As for the poem, it is published here for the first time.
The Princess Turns
Looking in the mirror,
the princess turns,
skirts bivalving around her.
She looks little like a dragon,
though once her nails were hard,
brown, broken.
Her hair once crinkled,
cracked, split-ended,
dyed green.
Her belly once bloated,
bones bleached, eyes runny,
teeth yellowed.
Amazing what a night
in a spa, good dentists,
detox, delousing can do.
The princess turns.
An Infestation of Angels
For some odd reason, the first few paragraphs of this reboot of the Biblical Exodus came to me when I was on a ten-day author tour (plus dogsledding trip) in Fairbanks, Alaska, in March. It wasn’t that I was dreaming of the sun of the Middle East as an antidote to snow and frost. Rather the young woman who’d been appointed my spirit guide by the Arts Council that brought me there showed me an angel story she’d written (as I recall it was quite wonderful). It became a kind of challenge. Her angels were the golden kind. Mine are . . . NOT. I borrowed a typewriter from my host’s home (quick—who knows what a typewriter is?) and got down the first paragraphs. Another possible point of interest—I minored in Comparative Religions at Smith College, along with majoring in English Lit, so I knew the Hebrew Testament quite well. The story was published in Asimov’s Magazine, 1985.
This poem is first published in this book.
Work Days
There is work to do, angels,
roll up your gossamer sleeves.
Shutter your wings.
Leave the halo rusting
by the side of the road.
The world turns by labor,
not just hymns.
Pickers in the field know this.
Workers in the factory know this.
Artists at their easels know this.
Teachers in their classrooms know this.
Even the poet, in her moment
of inspiration grasps this knowledge.
Why is it so hard for others
to think this through?
News you do not like is still news.
So, do your work.
Names
In order to fill out a book of my fantasy short stories to be published by Peter Bedrick Books (a publisher known for its Jewish books, though this was not a collection of Jewish stories), I wrote this short Holocaust survivor tale. It has been reprinted a number of times and also may have been my first-ever story in Year’s Best Horror Fiction. You never know how far a story will go to find its audience.

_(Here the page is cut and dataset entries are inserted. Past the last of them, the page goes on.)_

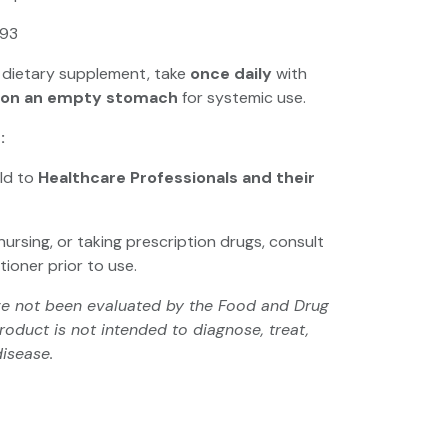
93
 dietary supplement, take
once daily
with
on an empty stomach
for systemic use.
:
old to
Healthcare Professionals and their
nursing, or taking prescription drugs, consult
tioner prior to use.
e not been evaluated by the Food and Drug
roduct is not intended to diagnose, treat,
disease.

The poem was first published in my second political collection of poems, Before/The Vote/After in 2017. So now you know which way I lean. Left.
What the Oven Is Not
The oven is no sanctuary;
The food knows it, the Jew knows it.
Oil poured on, water bubbles out,
We crisp as easily as chicken,
though not as kosher.
Cancers, like stuffing, fill the gaps.
I’d not know, nor do I care
what you think of the Shoah.
I have spent half a lifetime
writing about it, intruding into the pain
my family—ever early adopters—
escaped via immigration and long luck.
There is a sickness here,
but it bears no name.
The oven knows it, and does not say.
Afterword:
From the Princess to the Queen
&nb
sp; Alethea Kontis
HEIDI E. Y. STEMPLE loves to tell the story of the year I showed up at Phoenix Farm for the Picture Book Boot Camp (PBBC) Master Class taught by her and her mother, Jane Yolen.
“I found out one of our students wore a tiara and fancied herself a princess—can you imagine? I couldn’t wait to tell Mom. Of course, she immediately ran upstairs to fetch a crown. Because this girl might call herself a princess, but J. Y. is the Queen.”